When it comes to animated images, WebP also offers a number of benefits. One of these benefits is 24-bit RGB color support with an 8-bit alpha channel. GIF, in comparison, is limited to 8-bit color and 1-bit alpha channel. Essentially, animated WebP images require fewer bytes than animated GIF. The estimated file size reduction is around 64% for lossy conversions and 19% for the lossless types.
Restrictions and Criticisms
Aside from the lack of native support from most operating systems and browsers at the moment, WebP is also restricted in its limited support for 8-bit YUV format. This can lead to color loss for images with thin contrast elements, examples of which are small computer graphics and pixel art. This can also result in anaglyph ghosting.
The creators of WebP don’t claim to offer superior image quality. The most they claim is quality comparability for a smaller file size. Thankfully, Google takes criticisms constructively as the company promised to fix the WebP image format shortcomings pointed out by critics. In 2010, the format was already criticized by x264 encoder developer Fiona Glaser for the noticeable quality difference when compared to JPEG and x264. When Facebook introduced the format, many of the social media site’s users were irked when they realized they could no longer view their images on their browsers and photo organizing programs.
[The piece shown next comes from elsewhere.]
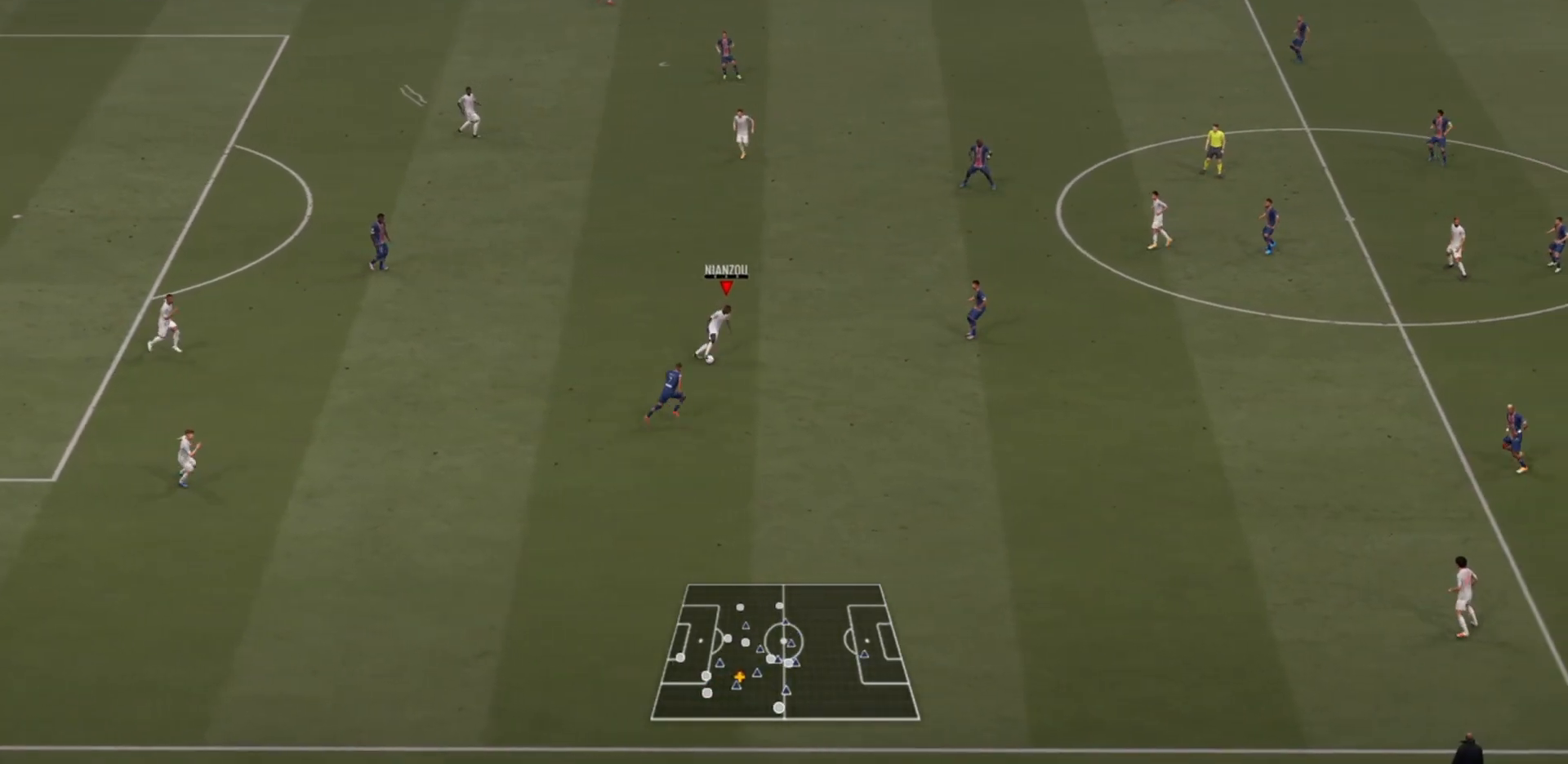
{"buttons": ["R2"], "left_stick": "down-right", "right_stick": "center", "events": [[33, "R2", "down"], [133, "CROSS", "up"]]}
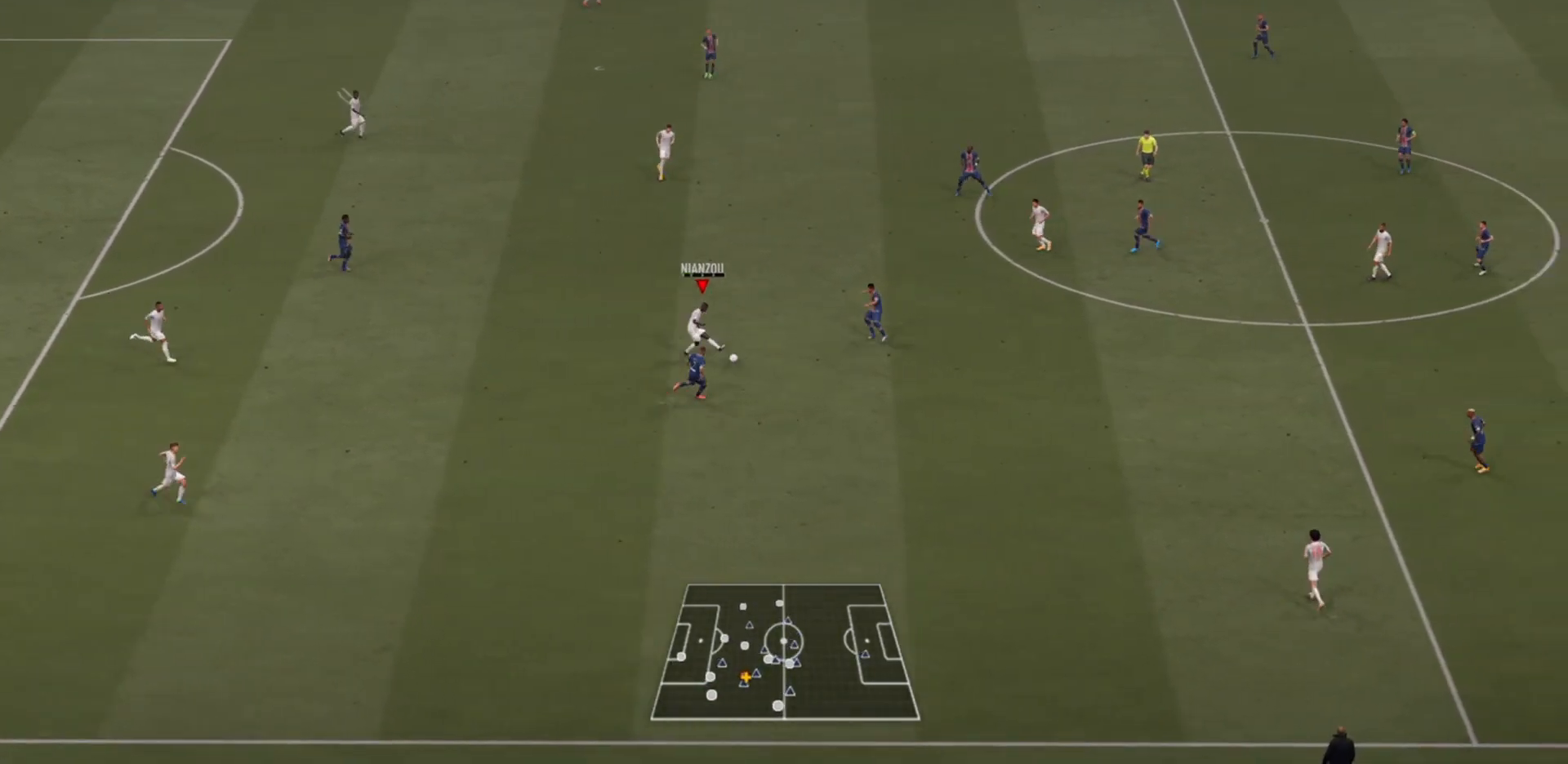
{"buttons": ["R2"], "left_stick": "up-right", "right_stick": "center", "events": [[333, "left_stick", "up-right"]]}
Also, with animated WebPs, the lack of straight-line decoding in WEbP means that it is more CPU-intensive when compared to GIF since decoding lossy WebP takes more than twice as much time while decoding lossless WebP requires 1.5x.
Why Google Is Pushing for It
We may be willing to ignore Google’s “open secret goal” of overwhelmingly dominating the web upon knowing that there’s a more practical reason why Google is pushing for the new format. As mentioned in the advantages earlier, WebP promises smaller file sizes which can mean the faster loading of websites and the lower storage space required to store these images into hard drives. The benefit even extends to animated graphics, giving GIF an acceptable enough reason to retire.
If you are convinced that WebP is the future of image formats, that it is ripe enough to take over JPEG, you can start having your images converted into this new format now by downloading the WebP converter tool created by Google. It works for Windows, Mac OS X, and Linux. Just remember that you might encounter problems reading the format since support for it isn’t that popular yet.